## Your tasks:
1. Explain, in one to three sentences, why a commenter on the Dela Cruz case says it cannot yet be known which lawyer is telling the truth.
2. Format the records from their start through the line containing "Reading left to", inclusive, as a Markdown table with the columns Number and Record line, one row per line, omitting blank lines and leaving out the pictures.

Your statement here is a contradiction -
Either there was not sufficient evidence to charge him in the first place or he WAS charged and further evidence showed they should be dropped.
If it did happen the way you present it ( the dropping of charges that were never charged ), it simply adds to the puzzle of this case.
Dela Cruz’s lawyer said he never changed his statements. Another attorney said he changed his statements five times.
Do both lawyers have reason to misrepresent the facts? Yes. Which, if either, is telling the truth? We won’t know until we get our hands on all the documents.
For now, I would go with the IO’s reports. He found Dela Cruz’s testimony worthless in any event.
“He found Dela Cruzs testimony worthless in any event.”
Which makes granting him immunity all the more curious, does it not ?
NOOOOOOOOOOOOOOO!
I signed off yesterday after the incredible Rush auction, feeling pretty great about this week, sign on today to see this!
I am stunned.
How does one come up with “involuntary manslaughter” in a war setting anyhow?
I think I’m going to cry.
Adding to the puzzle of the case seems to be unavoidable until we have, and can check, all the facts.
Until a case goes to court martial, the investigation is ongoing. It is only with the commencement of a court martial that the accused is actually officially charged.
Charges can be changed (as in the Tatum case) or dropped entirely (as in the McConnell case) without explanation by the convening authority. One could raise the same questions about accusations being dismissed against Capt McConnell as about Dela Cruz. Unfortunately (or perhaps fortunately), Gen Mattis does not hold press conferences.

## Collection entries:
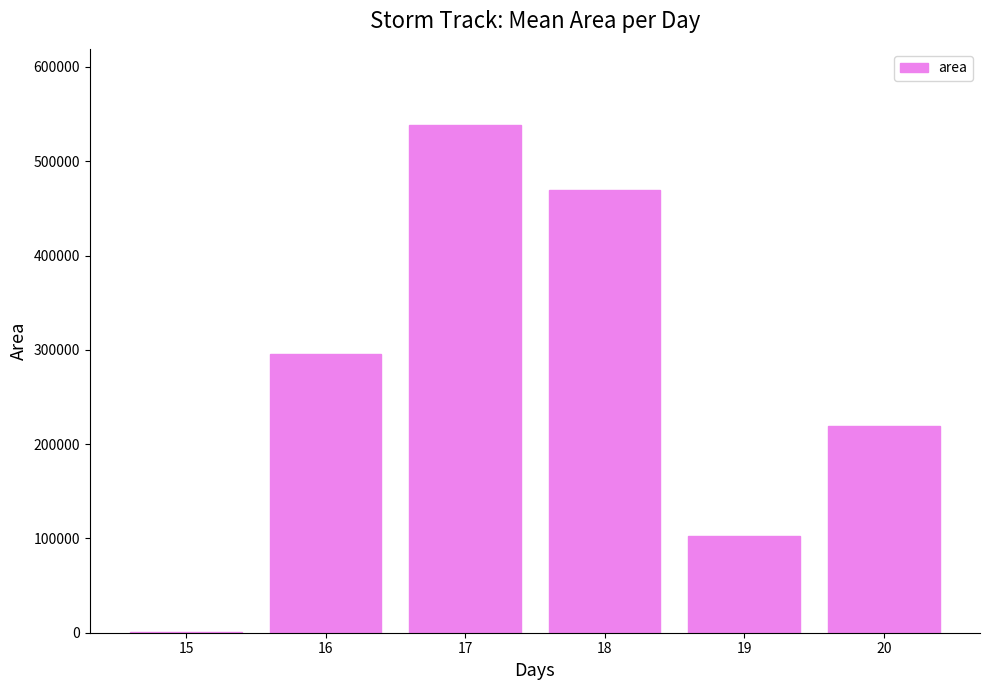

What is the approximate value at 19?

102053.6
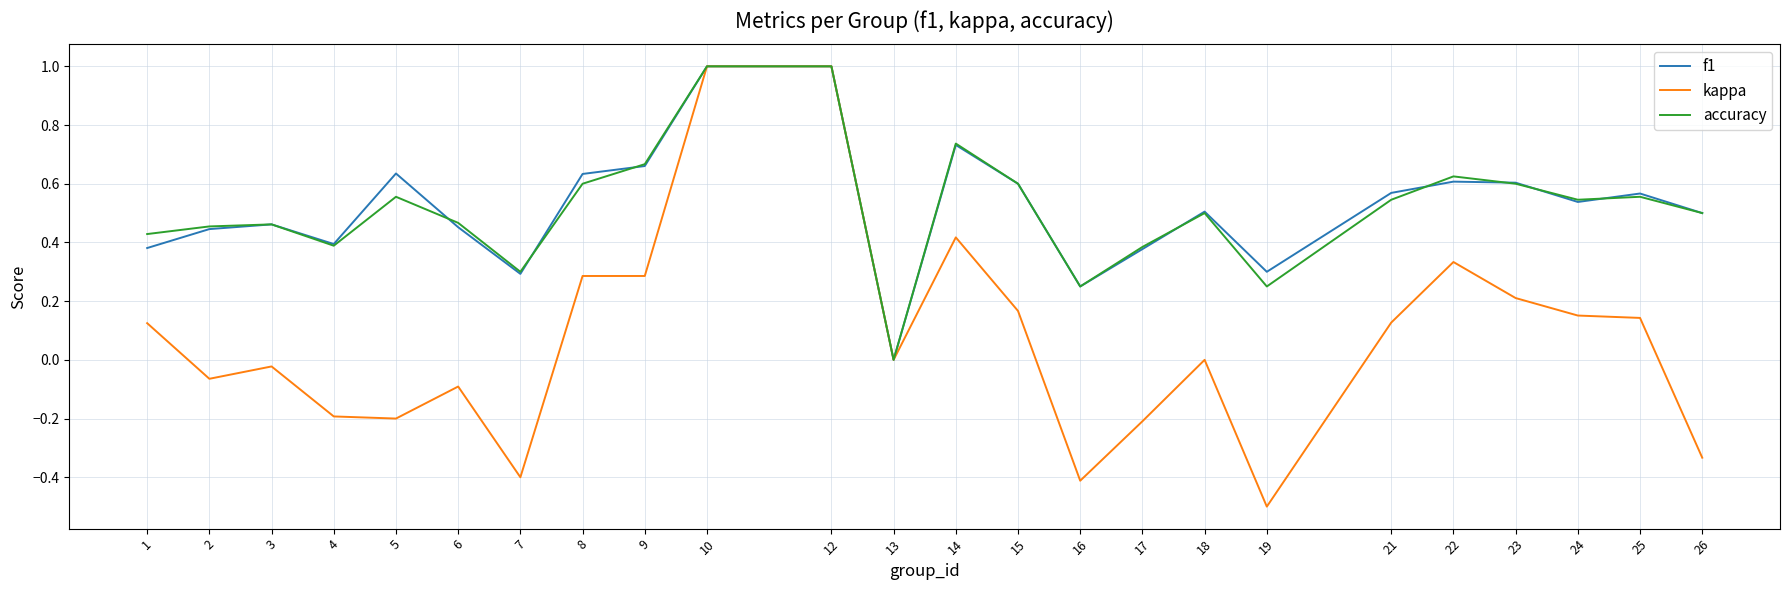

Which series changed the most between 10 and 16?

kappa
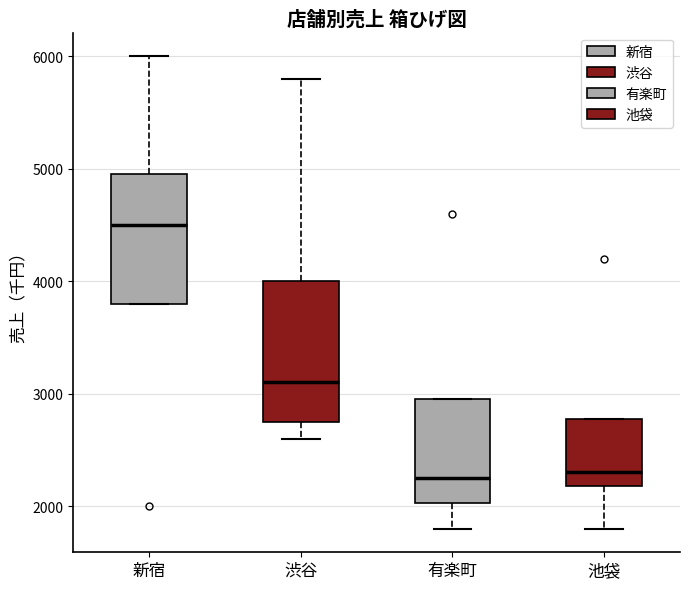

Reading left to right, read every box against the y-axis: the position of its median line, the range the box covers, and the ends of its whiskers. The values are not printed on the chart, so give them approximately, as read against the axis.

新宿: median 4500, box 3800 to 5000, whiskers 3800 to 6000
渋谷: median 3100, box 2800 to 4000, whiskers 2600 to 5800
有楽町: median 2300, box 2000 to 3000, whiskers 1800 to 3000
池袋: median 2300, box 2200 to 2800, whiskers 1800 to 2800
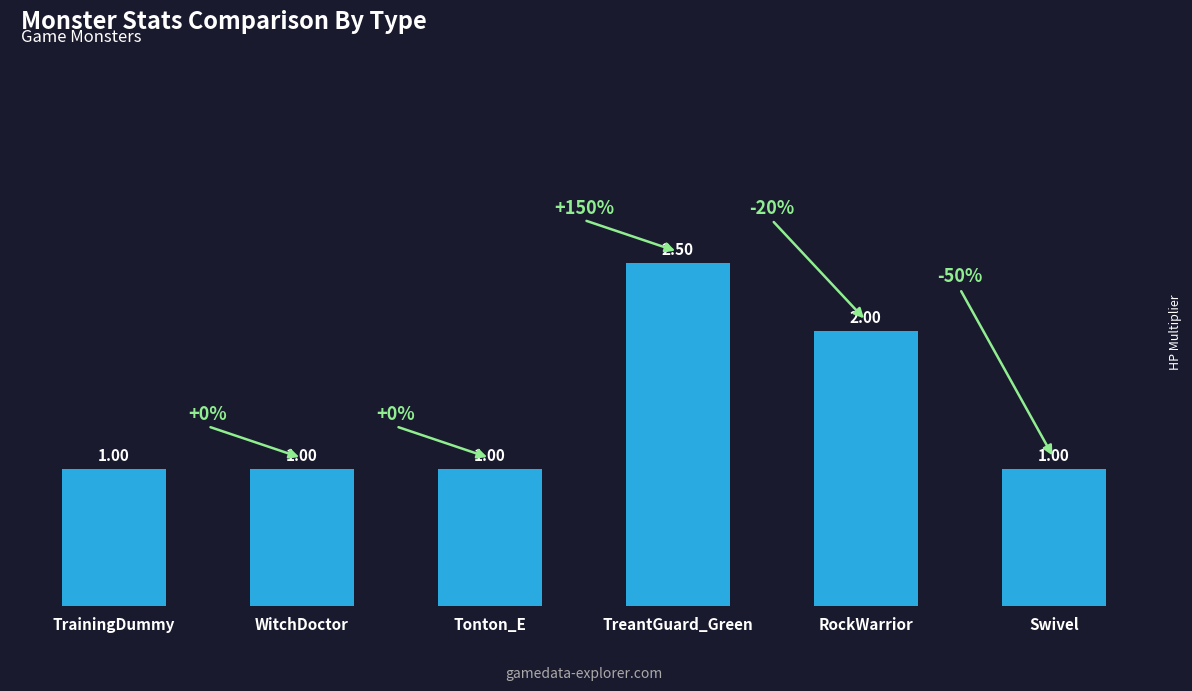

What is the change in value from Tonton_E to RockWarrior?

+1.0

## Written answers:
1. Both lawyers have reason to misrepresent the facts, so the truth cannot be established until all the documents are available. Until then, the commenter would rely on the IO's reports.

2.
| Number | Record line |
|---|---|
| 1 | What is the approximate value at 19? |
| 2 | 102053.6 |
| 3 | Which series changed the most between 10 and 16? |
| 4 | kappa |
| 5 | Reading left to right, read every box against the y-axis: the position of its median line, the range the box covers, and the ends of its whiskers. The values are not printed on the chart, so give them approximately, as read against the axis. |